Tulisan ini bukanlah sebuah penelitian, tapi bisa dibilang sebagai jejak rekam pribadi pada realita sosial.
Tempatku tinggal semakin jauh dari norma kesopanan, ada beberapa anak
muda yang hobi sekali nongkrong dan ngobrol di malam hari, kadang sampai
pagi, mereka kebanyakan adalah anak-anak putus sekolah, ingin sekali
merangkul mereka, mendengar keluhan dari orang tua mereka yang jua tak
mampu memberikan pencerahan pada sekelompok anak tanggung ini, membuatku
pesimis, merasa tak mampu.
Tak jarang banyak orang yang terganggu dengan kebiasaan mereka
mengobrol malam hari, karena tempat mereka mengobrol biasanya di
pinggir rumah orang lain, hal yang kurang baik yang kadang mereka
lakukan adalah menenggak minuman keras, apa semua ini salah mereka?
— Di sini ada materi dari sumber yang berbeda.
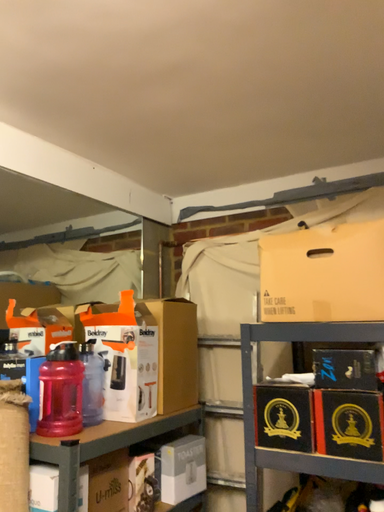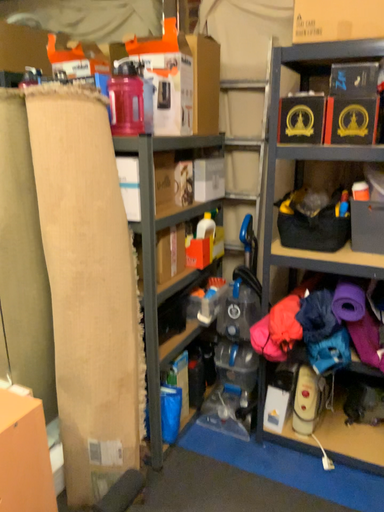
Question: Which way did the camera rotate in the video?

Choices:
 (A) rotated downward
 (B) rotated upward

Answer: (A)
mereka putus sekolah apa berarti mereka yang memutuskan untuk tidak
melanjutkan sekolah ? ada yang merasa terganggu dengan ulah mereka tapi
hanya protes dengan keluhan.
Aku berusaha menjawab dari apa yang kutahu tentang lingkunganku,
kebanyakan orangtua berkata kasar pada anak mereka sendiri, lebih
mengedepankan emosi, kerap kata-kata kasar terlontar dengan mudahnya
gara-gara si anak minta uang sedang ibunya tak punya, merendahkan
anaknya sendiri dengan kata-kata yang mencapnya bodoh, dungu, tolol,
anak mereka teruslah yang disalahkan seakan anak mereka tidak datang
dari perut mereka.
Labelling, atau mencap seseorang bisa mempengaruhi kualitas psikis
orang tersebut, tak ayal jika banyak orang tua di daerahku pusing
karena anak mereka susah di atur, bicaranya kasar adalah hasil dari cap
orang tua pada anaknya.
Dan apakah kesalahan mereka putus sekolah padahal masih punya orang tua
? bukan mereka yang salah tapi orang tuanyalah yang tak mendukungnya
untuk sekolah, berpasrah pada takdir kalau tak memiliki biaya, buktinya
kukenal seseorang yang hanya menjadi penarik becak, dan istrinya yang
membuka warung kecil-kecilan mampu menyekolahkan lima orang anaknya
hingga lulus SMA, setelah tahu dari mana mereka mendapat uang, aku
sedikir terpana, karena kebanyakan uang untuk sekolah adalah hasil
pinjaman dari orang lain, ada keinginan maka ada jalan. di
tambah lagi sekolah yang sedikit kehilangan citranya di masyarakat
pinggiran, untuk apa sekolah kalau hanya habisin biaya, toh cuma
ijazahnya saja yang di pakai untuk cari kerja. lulus sekolahpun masih
tak tahu apa-apa, kalau sampai ada yang berpikir seperti itu, lembaga
pendidikan mesti berbenah diri untuk tak sekedar belajar untuk ujan,
selesa ujian tamat sekolah dan duarrrr,,,,, ilmu yang dimilk tak ada
bedanya dengan sebelum sekolah.
Tulisan ini hanyalah sebuah opini belaka, kita masih bisa terus belajar
untuk memperbaik segalanya. dimulai dari lini terkecil dalam
masyarakat yaitu keluarga. kabar baiknya ada seseorang yang sangat
peduli dengan pendidikan yang di mulai dari keluarga, Ayah edy dengan program indonesian strong from homenya memberikan solusi bagi perubahan norma seperti yang saya ungkapkan di atas.